Jim reported to his father what the Hokey-Pokey Man had said, who incidentally must have recalled how much Sarah loved vanilla ice cream as deep a vanilla taste as heart of nutmeg; and Jim’s father said how most Armenians were Catholics. Jim didn’t get it, but wasn’t in the habit of asking his father things; but when he reported his father’s odd remark, Margaret, whom he never talked with any more about her old hole-in-the-sky stories, told him Catholics considered suicide a sin. Jim just said, "Guess she didn’t commit suicide, then," and Margaret retorted, "No second chance there." And Jim added, "Maybe there’s no heaven." "Maybe there isn’t," said Margaret. Margaret laughed and went to give him a hug, which he more or less went along with.

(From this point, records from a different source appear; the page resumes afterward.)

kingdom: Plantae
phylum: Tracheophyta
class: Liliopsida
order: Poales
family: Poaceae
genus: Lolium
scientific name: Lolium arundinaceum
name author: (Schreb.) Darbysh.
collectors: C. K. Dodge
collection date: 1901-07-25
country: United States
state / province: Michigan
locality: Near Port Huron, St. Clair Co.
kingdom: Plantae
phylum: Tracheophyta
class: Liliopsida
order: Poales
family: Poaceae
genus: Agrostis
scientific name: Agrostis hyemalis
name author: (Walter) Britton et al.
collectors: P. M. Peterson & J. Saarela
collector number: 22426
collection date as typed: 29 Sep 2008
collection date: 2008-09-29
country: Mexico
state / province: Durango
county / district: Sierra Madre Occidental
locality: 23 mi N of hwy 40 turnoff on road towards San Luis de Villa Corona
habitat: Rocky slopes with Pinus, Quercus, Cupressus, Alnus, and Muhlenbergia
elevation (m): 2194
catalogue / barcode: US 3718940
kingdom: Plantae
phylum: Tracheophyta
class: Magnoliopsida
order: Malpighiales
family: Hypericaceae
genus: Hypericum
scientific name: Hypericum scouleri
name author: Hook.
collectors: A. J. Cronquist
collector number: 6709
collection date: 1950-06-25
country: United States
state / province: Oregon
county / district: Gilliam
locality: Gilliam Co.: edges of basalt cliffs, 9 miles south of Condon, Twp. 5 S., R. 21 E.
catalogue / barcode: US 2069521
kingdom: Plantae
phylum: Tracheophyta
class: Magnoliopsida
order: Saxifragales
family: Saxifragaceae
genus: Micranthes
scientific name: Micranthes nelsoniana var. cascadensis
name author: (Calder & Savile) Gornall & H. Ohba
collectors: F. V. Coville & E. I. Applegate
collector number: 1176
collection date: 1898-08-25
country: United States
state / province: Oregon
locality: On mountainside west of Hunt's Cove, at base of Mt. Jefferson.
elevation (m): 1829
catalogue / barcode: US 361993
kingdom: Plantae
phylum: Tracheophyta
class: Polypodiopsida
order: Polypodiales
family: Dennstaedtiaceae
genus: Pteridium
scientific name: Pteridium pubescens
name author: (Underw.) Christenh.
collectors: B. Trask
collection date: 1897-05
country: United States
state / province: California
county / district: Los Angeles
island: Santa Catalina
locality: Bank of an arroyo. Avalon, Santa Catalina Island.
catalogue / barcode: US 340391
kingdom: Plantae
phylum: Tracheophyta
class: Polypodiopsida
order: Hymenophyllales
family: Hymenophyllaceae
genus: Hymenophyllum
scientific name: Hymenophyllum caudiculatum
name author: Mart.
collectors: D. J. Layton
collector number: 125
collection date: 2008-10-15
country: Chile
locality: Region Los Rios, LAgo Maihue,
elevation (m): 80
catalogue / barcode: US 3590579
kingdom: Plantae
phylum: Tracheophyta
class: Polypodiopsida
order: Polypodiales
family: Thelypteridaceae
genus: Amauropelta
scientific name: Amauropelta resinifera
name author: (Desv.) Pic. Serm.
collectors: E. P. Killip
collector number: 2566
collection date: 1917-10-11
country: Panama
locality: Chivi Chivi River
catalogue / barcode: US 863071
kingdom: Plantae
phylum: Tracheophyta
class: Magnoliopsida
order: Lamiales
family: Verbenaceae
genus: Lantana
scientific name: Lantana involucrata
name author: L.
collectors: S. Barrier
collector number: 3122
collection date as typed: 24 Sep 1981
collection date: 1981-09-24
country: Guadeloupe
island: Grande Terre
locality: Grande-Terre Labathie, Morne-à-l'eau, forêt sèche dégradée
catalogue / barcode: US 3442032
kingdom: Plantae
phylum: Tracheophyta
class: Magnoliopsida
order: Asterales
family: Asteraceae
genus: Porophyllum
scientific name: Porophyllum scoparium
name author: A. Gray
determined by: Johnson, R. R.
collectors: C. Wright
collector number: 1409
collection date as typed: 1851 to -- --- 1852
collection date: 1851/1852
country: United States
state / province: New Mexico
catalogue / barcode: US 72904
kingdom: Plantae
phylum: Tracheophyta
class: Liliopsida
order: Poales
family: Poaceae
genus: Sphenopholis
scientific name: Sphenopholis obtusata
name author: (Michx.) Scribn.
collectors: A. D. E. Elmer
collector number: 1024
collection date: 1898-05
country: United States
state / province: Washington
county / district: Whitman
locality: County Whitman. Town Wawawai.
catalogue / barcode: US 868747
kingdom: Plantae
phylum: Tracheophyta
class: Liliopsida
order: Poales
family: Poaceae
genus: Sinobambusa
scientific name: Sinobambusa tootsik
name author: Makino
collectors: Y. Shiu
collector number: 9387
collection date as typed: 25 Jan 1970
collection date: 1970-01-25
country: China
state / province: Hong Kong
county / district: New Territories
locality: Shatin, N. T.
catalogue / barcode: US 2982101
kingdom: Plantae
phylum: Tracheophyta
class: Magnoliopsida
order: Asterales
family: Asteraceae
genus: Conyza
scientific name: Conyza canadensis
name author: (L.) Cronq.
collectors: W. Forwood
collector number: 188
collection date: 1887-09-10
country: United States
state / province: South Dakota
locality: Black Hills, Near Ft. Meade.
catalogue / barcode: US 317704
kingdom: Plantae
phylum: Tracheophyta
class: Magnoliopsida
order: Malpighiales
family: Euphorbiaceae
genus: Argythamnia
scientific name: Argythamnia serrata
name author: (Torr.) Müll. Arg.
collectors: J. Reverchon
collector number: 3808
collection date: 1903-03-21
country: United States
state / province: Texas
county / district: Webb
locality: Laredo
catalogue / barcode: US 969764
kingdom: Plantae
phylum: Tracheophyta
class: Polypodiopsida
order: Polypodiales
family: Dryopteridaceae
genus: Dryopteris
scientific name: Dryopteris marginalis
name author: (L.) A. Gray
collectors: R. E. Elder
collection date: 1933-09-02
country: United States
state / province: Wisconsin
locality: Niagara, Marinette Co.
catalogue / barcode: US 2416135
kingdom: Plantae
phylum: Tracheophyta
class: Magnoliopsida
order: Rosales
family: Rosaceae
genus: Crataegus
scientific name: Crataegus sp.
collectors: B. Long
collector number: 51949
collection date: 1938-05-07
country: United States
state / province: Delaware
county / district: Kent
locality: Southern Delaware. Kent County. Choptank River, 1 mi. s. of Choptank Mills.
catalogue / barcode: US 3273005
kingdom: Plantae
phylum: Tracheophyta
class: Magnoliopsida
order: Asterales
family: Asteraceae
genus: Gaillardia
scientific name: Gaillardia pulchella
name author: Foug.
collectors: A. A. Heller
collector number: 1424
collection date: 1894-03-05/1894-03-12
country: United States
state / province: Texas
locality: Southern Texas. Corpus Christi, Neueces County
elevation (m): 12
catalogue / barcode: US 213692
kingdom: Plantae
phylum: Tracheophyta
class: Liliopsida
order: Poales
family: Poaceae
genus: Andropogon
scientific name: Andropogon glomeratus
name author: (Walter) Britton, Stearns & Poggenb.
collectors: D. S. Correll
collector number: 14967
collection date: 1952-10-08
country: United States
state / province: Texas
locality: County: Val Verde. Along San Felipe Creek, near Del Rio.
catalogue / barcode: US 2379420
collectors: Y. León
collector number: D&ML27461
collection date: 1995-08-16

But it made him hopeless — how could that be? — and he said what seemed to come between them: "Well, they never found her." Not that anyone was really looking now, or raking the briny floor for a person he felt like he knew somewhat less now, though Brad for God’s sake recalled stuff about her from before he was born — maybe the little bastard really was more her son — such as that she didn’t want any more kids but after Brad came along she was glad; and that she had been a great surf swimmer in the old days, fearless and stubborn, until later she hardly ever went in. And she laid out her writing pens and ye olde music-copying implements on the drop-leaf desk in the musick womb — the next room, a room full of possible and future music, and Jim fell forward (it felt like forward) through furniture, people, walls, power lines, hilly roads — and, and—

Is she clear to you? asks the interrogator, faked into a second career as listener — and who, he adds, are you? — it’s suddenly not qua-t clear; in the modern city they have just adopted one of our own venerable methods of causing pain in order to elicit information; yes, a youth approached a park bench containing a couple who were either of different sex or same, and shot them through the leg with one shot, and (which was his original "touch") only then inquired what money they had.